After working for Harman during most of 1974, Taylor was asked to join Canned Heat, which he did until 1976—giving him his first international exposure.
In 1978, Taylor moved to Toronto, Canada, to play music with his friend Morgan Davis, a well-known Canadian bluesman. He was based in Canada for some time, though he continued to perform with other artists world-wide. During his years there he played and recorded with many musicians, including Ronnie Hawkins. During this period he also was a member of The Amos Garrett, Doug Sahm, Gene Taylor Band—releasing a Juno Award-winning album, The Return of the Formerly Brothers (1987) and another recording, Live in Japan (1990).
While working with James Harman again, in 1981, Taylor was asked to join the Blasters–a roots band that blended rockabilly, early rock ‘n’ roll, and country influences–that was composed of four friends from his teenage years (Phil and Dave Alvin, John Bazz and Bill Bateman). He played with them for four years, recording four critically acclaimed albums including their 1981 self-titled release.
In between Blasters engagements, Taylor also toured with Rick Nelson. In 1986, Taylor released his first solo album, Handmade. Veteran record label executive Bill Bentley shared a story of how the album was made.
“Gene and Blasters’ drum whiz Bill Bateman showed up one day at Amigo Studio in North Hollywood and off we went,” he wrote in his tribute. “The album was going to be just piano and drums. What else did you need when the musicians were those two? As the day turned to night, things got good and steamy in the studio. Around three in the morning, all that was left to drink was vodka and Squirt, and that was good enough for Gene. He’d stripped down to his boxer shorts and hightop army boots, playing the piano like his life depended on it. Because it probably did.
“After adding Canned Heat’s bassist Larry Taylor, Sheiks of Shake harmonica ace Louie Lista and Earth, Wind & Fire’s tenor player Andrew Woolfolk later to a few songs, the album was done. Not many people heard it, and I learned I just didn’t have the patience to produce records, even an album that took two days.
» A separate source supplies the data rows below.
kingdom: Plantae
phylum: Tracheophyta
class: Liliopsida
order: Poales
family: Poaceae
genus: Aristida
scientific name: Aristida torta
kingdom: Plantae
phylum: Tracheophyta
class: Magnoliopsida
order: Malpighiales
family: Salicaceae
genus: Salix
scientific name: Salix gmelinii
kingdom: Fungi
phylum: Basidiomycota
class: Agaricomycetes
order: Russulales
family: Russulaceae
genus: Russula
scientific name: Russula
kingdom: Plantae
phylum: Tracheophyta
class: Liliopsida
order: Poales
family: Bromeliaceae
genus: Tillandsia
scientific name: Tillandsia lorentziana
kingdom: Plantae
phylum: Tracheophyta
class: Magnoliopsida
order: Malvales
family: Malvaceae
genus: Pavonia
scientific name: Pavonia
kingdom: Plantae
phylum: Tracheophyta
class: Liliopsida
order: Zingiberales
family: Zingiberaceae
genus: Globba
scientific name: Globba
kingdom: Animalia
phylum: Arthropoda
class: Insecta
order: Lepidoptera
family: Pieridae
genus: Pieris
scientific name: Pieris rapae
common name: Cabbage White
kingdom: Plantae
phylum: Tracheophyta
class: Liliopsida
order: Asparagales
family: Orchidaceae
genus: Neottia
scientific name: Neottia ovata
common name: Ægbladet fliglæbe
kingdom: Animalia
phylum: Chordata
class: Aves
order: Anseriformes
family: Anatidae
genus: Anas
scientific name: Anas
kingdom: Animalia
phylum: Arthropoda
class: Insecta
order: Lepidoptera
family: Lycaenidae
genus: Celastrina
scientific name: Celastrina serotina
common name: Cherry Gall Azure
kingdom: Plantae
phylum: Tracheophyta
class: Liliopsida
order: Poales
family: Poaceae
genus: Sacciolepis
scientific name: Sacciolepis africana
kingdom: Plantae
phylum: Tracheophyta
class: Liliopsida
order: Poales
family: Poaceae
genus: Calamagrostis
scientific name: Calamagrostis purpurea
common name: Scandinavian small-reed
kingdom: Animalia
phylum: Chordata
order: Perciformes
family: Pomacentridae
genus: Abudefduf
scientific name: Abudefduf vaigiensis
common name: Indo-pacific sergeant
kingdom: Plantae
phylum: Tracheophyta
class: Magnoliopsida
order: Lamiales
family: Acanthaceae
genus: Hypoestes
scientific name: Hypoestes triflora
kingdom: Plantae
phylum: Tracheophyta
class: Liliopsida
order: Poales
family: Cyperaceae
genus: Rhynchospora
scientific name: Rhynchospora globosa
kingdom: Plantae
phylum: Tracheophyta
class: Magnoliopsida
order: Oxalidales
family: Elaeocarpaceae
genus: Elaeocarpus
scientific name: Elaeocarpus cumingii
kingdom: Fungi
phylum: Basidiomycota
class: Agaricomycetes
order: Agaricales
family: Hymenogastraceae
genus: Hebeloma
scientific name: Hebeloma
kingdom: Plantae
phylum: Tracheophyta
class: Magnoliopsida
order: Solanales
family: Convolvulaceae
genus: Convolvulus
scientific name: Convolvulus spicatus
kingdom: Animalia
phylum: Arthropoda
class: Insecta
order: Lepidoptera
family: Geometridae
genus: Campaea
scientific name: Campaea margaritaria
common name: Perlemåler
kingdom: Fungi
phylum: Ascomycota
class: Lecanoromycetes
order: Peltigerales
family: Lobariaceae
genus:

But boy was it fun trying.”
The Fabulous Thunderbirds, fall, 1995. L-R: Willie J. Campbell, Gene Taylor, Kim Wilson, Fran Christina, Kid Ramos
After leaving the Blasters, Taylor worked around Canada as a solo artist and with the Downchild Blues Band—a band that, years before, had inspired their fellow-Canadian Dan Aykroyd to create the Blues Brothers. He did more Blasters tours in 1991-1992.
In 1993, Taylor relocated to Austin, Tex., and joined the Fabulous Thunderbirds, continuing with them until 2006, while touring constantly and recording two studio albums and one live album with the band, and on two of T-Bird leader Kim Wilson’s solo CDs. In between, Taylor released a self-titled CD and participated in all the tours and recordings of the “Original Blasters Reunion” from 2002-2003.